Professional organizers not only transfer skills and help create organizational systems, they also help motivate their clients to carry out the de-clutter work. Many individuals who hoard have severe motivational problems. As a result of working with a professional organizer and becoming more organized, clients can experience a range of benefits, such as being more timely as they are better able to find needed possessions and feeling less stress in their day-to-day lives.
Professional organizers working with those who hoard can use a range of organizing strategies. One standard strategy is O.H.I.O. (Only Handle it Once) for those who churn items. This happens because difficulty making decisions is a common problem in hoarding and many clients lack organizational systems.

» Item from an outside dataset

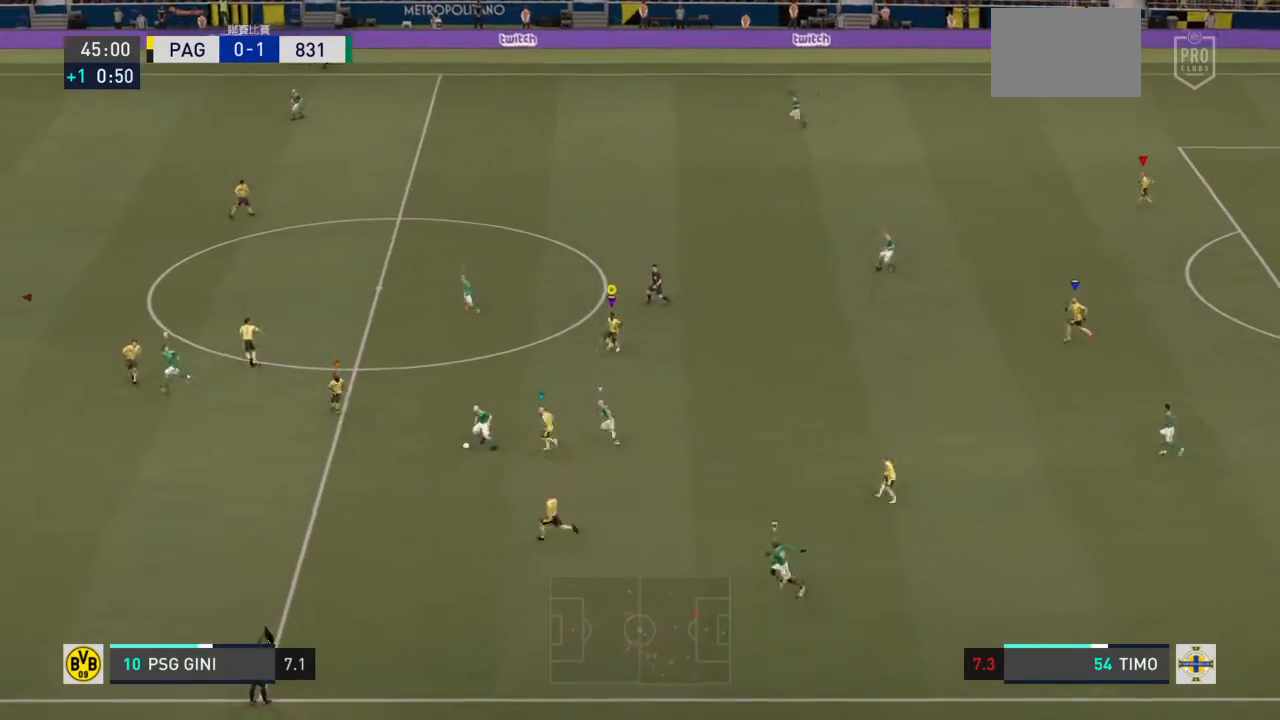
{"buttons": ["L2"], "left_stick": "left", "right_stick": "center", "events": []}
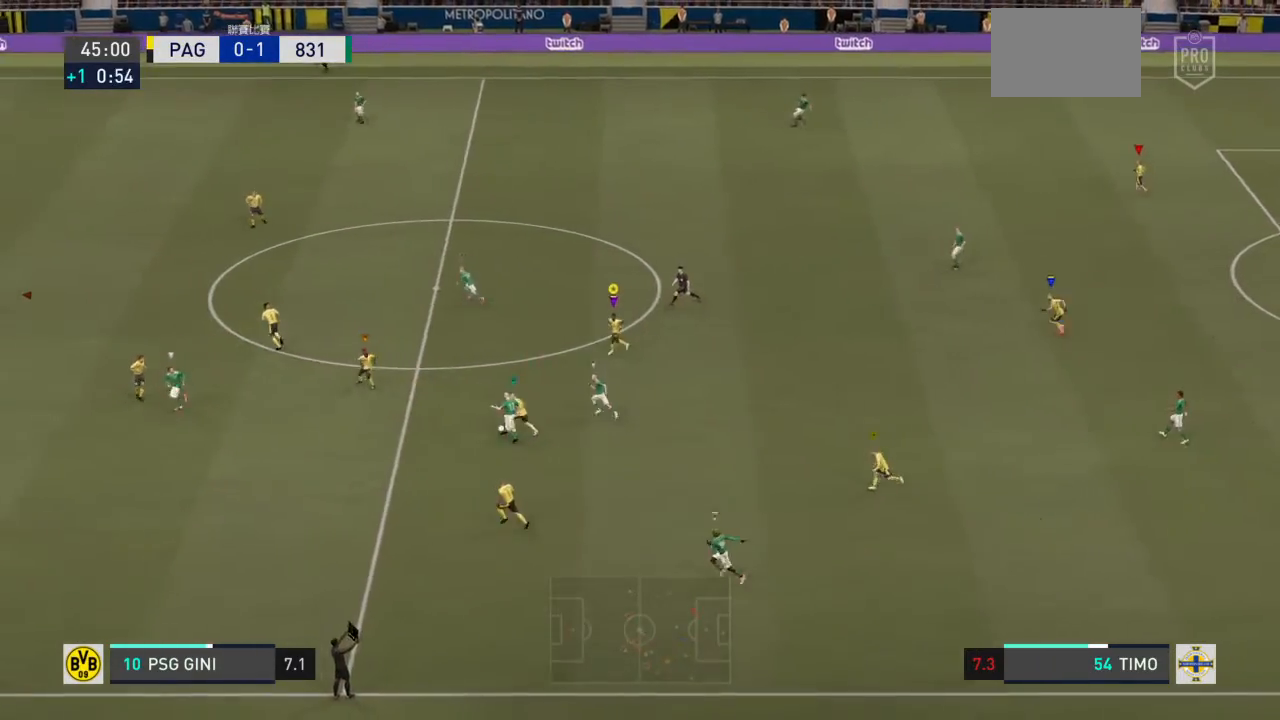
{"buttons": ["L2"], "left_stick": "up", "right_stick": "center", "events": [[233, "left_stick", "up-left"], [500, "left_stick", "up"]]}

As a result, a client may start to work on a pile of items, become frustrated by various items (what to do with it; where to put it) and then put the object down in the same or different pile. O.H.I.O. raises awareness of churning behavior and encourages clients to make a final decision about the item.
Related to this, a key sorting strategy is to encourage clients to sort into a small number of categories. Typical first categories are “keep,” “discard,” and “unsure” (this last one allows for discussion about decisions – see below). Other important strategies are to identify a “home inside the home” for each item and to encourage the development of maintenance skills, like reading and sorting mail daily, regularly removing items, recycling, and putting items away shortly after use.
Professional organizers can provide important help for clients who are getting mental health treatment for hoarding. Very few mental health providers make home visits and even those who do can usually only provide limited visits (for example, once per month). Working with a professional organizer can give clients critical hands-on help with their hoarded items. Ideally, the professional organizer would contact the therapist and work with them to help the client's hoarding symptoms.
Some professional organizers have specialized training in working with hoarding or related problems, such as chronic disorganization (CD). This specialized Institute for Challenging Disorganization (ICD)
provides information about CD and trains professionals to work effectively with this problem. However, CD is not the same as hoarding because a person may be chronically disorganized without having hoarding (for example, because of current depression or attention deficit disorder). In contrast, most people who hoard do have CD. The NSGCD provides contact information for professional organizers with different levels of expertise in working with CD (www.challengingdisorganization.org). The National Association of Professional Organizers
(www.napo.net) provides contact information for the broader group of professional organizers and also provides training opportunities.